One is the either-you-love-it-or-you-hate-it email tracker that allows you to see when and where your emails have been read (handy for group distribution messages it’s essential everyone reads, and saving you the trouble of having to chase up with a ‘have you seen my email?’ phone call).
Others include the ability to create and send ‘snippets’ – message templates for those regular ‘please find attached’ or ‘its time to send me your update’ emails you find yourself sending over and over again; and a timed email functionality, allowing you to leave items in draft mode to be sent at pre-defined dates and times.
The latter is useful if you need to send a team reminder when you’re at a conference or want to prepare emails that will have more impact if they’re sent at times when you’ll be out of inbox action.
With multiple projects on the go, the inbox sorter allowing you to group emails by content rather than by date or sender is a useful tool. It’s also possible to share project-specific inboxes with your team, meaning that everyone has access to communications on a particular topic.
Streak is currently only available as an add-on to Gmail, but there’s an Outlook version in the making.
If a lack of willpower is blighting your ability to stick to goals both personal and professional, this super simple app might be the final shove you need to stick to those you-know-it’s-going-to-be-good-for-you tasks. Simply set six goals (e.g. walk 5,000 steps, take a half hour lunch break away from desk, catch up over coffee with extended network connections, watch a TED talk and work through an everywoman Network workbook).
Then set the frequency and regularity with which you aim to carry out each task, and tap the app to tell it you’ve just had that coffee or completed that workbook. The aim is to maintain a continuous ‘streak’; the motivating factor that your streak resets to zero if you skip your daily lunchtime stroll, weekly TED talk or monthly workbook commitment.

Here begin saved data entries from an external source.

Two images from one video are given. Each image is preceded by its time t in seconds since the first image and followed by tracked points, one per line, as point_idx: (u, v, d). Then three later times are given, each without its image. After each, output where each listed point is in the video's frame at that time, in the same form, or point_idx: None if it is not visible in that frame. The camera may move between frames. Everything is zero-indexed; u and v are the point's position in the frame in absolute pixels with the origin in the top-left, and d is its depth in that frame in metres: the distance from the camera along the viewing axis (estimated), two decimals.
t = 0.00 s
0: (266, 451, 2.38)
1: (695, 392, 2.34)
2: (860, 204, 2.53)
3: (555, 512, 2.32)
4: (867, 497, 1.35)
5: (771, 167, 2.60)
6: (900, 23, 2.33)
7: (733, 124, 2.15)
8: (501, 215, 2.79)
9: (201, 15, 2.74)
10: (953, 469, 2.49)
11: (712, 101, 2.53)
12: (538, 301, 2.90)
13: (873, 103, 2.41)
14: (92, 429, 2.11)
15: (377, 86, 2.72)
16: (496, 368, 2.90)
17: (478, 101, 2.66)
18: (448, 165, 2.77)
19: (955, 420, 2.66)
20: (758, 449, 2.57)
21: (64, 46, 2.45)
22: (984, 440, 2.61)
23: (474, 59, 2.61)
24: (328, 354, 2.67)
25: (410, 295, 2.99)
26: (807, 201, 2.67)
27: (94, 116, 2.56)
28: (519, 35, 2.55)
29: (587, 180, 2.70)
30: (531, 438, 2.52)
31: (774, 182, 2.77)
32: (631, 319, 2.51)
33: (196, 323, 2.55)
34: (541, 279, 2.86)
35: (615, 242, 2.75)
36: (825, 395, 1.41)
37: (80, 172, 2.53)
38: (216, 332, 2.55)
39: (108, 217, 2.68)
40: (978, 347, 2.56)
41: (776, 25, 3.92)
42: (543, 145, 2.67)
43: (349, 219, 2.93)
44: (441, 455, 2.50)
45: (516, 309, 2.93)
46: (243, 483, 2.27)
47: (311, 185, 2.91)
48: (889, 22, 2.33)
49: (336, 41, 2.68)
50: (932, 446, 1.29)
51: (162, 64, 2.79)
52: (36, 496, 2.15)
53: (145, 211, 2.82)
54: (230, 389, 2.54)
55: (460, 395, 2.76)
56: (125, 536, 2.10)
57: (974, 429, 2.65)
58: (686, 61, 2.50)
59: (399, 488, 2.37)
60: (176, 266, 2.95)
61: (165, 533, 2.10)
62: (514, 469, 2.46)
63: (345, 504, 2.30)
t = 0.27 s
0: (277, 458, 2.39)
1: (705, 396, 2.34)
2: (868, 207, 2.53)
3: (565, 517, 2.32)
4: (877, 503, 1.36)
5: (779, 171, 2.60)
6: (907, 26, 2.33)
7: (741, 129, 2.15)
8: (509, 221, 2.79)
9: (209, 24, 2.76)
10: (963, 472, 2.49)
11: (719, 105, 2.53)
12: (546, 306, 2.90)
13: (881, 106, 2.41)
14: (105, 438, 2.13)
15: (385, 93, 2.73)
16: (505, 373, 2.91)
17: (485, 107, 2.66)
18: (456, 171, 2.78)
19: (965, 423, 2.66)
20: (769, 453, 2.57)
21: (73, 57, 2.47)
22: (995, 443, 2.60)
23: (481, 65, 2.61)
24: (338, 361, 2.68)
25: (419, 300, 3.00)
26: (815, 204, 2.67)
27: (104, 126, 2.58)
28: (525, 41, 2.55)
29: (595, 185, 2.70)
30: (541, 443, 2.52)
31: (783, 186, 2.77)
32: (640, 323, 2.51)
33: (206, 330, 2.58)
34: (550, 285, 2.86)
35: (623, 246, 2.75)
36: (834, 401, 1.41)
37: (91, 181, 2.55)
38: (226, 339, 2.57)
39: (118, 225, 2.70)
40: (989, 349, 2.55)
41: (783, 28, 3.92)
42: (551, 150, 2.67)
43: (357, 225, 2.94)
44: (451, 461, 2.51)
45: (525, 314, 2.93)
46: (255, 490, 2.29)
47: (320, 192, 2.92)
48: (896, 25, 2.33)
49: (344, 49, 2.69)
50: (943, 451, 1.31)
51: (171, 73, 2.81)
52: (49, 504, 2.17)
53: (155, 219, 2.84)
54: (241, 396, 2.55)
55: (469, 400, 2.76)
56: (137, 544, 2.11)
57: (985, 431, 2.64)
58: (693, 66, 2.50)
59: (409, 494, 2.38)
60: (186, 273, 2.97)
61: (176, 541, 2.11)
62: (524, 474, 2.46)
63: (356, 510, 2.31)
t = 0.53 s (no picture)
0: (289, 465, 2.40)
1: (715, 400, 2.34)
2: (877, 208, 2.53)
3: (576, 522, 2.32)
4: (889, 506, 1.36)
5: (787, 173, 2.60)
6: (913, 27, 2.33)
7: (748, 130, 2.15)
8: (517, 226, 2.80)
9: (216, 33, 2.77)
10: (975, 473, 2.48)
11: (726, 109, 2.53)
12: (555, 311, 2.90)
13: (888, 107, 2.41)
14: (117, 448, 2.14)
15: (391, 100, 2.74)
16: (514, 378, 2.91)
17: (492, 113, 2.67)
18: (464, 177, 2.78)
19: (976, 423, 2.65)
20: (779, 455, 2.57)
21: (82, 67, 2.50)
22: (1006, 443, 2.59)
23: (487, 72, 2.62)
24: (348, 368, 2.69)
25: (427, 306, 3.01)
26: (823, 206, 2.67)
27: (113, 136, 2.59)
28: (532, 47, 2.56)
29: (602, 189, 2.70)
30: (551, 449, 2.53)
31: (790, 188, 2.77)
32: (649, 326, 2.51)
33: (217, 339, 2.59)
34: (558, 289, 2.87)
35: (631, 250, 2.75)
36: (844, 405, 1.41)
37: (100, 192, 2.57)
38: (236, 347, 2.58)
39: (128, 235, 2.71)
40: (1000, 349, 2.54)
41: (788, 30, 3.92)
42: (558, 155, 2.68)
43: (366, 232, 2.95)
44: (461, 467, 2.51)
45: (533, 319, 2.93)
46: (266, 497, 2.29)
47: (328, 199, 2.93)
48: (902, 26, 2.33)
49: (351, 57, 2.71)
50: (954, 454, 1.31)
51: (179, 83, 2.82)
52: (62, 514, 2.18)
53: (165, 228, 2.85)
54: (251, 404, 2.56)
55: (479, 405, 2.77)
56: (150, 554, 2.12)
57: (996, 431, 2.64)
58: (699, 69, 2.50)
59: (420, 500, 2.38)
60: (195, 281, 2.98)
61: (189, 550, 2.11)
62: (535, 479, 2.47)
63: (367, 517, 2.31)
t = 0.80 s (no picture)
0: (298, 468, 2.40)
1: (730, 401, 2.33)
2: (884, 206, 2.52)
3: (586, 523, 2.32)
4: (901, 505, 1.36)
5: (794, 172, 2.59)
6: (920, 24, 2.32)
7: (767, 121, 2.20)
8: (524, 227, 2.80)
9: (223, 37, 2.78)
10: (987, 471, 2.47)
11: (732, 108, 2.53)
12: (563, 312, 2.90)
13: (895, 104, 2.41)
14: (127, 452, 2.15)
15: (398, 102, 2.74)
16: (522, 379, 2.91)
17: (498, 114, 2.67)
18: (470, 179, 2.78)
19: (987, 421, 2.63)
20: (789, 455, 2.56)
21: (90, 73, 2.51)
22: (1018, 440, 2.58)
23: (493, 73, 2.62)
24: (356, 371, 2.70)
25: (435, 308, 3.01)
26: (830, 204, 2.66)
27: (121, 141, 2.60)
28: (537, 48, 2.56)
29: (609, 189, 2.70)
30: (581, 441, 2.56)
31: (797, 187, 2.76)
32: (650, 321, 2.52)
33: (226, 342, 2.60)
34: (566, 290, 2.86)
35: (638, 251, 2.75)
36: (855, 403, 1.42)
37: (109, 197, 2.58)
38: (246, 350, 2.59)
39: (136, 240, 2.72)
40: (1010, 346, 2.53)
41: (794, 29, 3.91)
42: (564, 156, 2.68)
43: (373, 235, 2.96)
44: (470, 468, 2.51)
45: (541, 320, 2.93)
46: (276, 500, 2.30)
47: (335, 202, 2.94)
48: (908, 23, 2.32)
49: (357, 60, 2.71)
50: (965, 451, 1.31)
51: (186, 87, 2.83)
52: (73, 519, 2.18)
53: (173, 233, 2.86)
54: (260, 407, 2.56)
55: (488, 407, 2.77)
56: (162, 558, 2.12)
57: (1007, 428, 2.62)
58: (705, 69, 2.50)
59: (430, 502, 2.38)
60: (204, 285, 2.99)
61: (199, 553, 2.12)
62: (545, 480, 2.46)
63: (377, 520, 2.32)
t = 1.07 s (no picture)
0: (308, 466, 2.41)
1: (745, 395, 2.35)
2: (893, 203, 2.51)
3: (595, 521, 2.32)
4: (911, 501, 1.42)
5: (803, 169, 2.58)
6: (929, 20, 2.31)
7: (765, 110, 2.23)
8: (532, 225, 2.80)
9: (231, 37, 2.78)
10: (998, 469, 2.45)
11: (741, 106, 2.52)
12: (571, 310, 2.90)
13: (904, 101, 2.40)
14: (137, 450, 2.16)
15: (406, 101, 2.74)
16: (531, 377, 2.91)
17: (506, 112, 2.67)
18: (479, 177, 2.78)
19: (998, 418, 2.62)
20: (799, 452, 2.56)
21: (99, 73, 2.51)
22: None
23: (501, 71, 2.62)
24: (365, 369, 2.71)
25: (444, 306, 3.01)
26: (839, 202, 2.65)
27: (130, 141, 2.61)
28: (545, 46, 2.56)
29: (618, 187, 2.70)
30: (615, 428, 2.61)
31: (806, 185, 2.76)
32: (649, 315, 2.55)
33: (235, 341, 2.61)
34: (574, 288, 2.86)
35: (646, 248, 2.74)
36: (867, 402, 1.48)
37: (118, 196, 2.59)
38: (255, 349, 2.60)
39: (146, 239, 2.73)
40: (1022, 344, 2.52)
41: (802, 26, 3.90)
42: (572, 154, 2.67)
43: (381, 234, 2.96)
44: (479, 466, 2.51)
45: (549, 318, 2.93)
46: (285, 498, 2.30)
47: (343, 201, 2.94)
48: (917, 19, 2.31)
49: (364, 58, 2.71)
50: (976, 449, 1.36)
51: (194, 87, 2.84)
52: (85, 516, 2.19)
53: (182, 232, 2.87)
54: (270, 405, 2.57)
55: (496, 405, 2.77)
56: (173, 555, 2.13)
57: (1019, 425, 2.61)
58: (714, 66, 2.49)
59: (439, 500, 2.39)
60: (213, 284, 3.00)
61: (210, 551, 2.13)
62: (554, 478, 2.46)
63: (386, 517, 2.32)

This browser and smartphone-based app is essentially an online note-taker where you can store to-do lists, meeting notes and project details, sorting them into easy-to-access notebooks. But it also has some handy lesser-known features which may be attractive to the time-pushed or forgetful. The Safari ‘clipper’ extension places the Evernote logo on your web browser, which, when tapped sends a copy of the text of the web page to whichever of your Evernote notebooks you specify – perfect if you haven’t time to read a lengthy article you’ve just found, or you discover some reading material that could inspire a future project.
The browser version of Evernote can synchronise with the mobile version, meaning that the quick shopping list you tap into your browser over your lunch break will automatically appear on your phone to be accessed at the supermarket, and the articles your colleagues share on a busy day are available for your reading pleasure during your commute. The Premium (paid for version) allows you to share notes for collaboration with your teammates, friends or other half.
Another great web clipper: OneNote Clipper 2.0 allows you to best organise your online scrapbook by clipping just the paragraphs, images or sections of a web page that will be most useful to you later – cutting out the adverts, irrelevant bits and eliminating the need to later hunt out the really useful information (you’ll need to have OneNote installed on your computer or phone or both for the clipper to work but both are free and accessible on all desktops and phone types).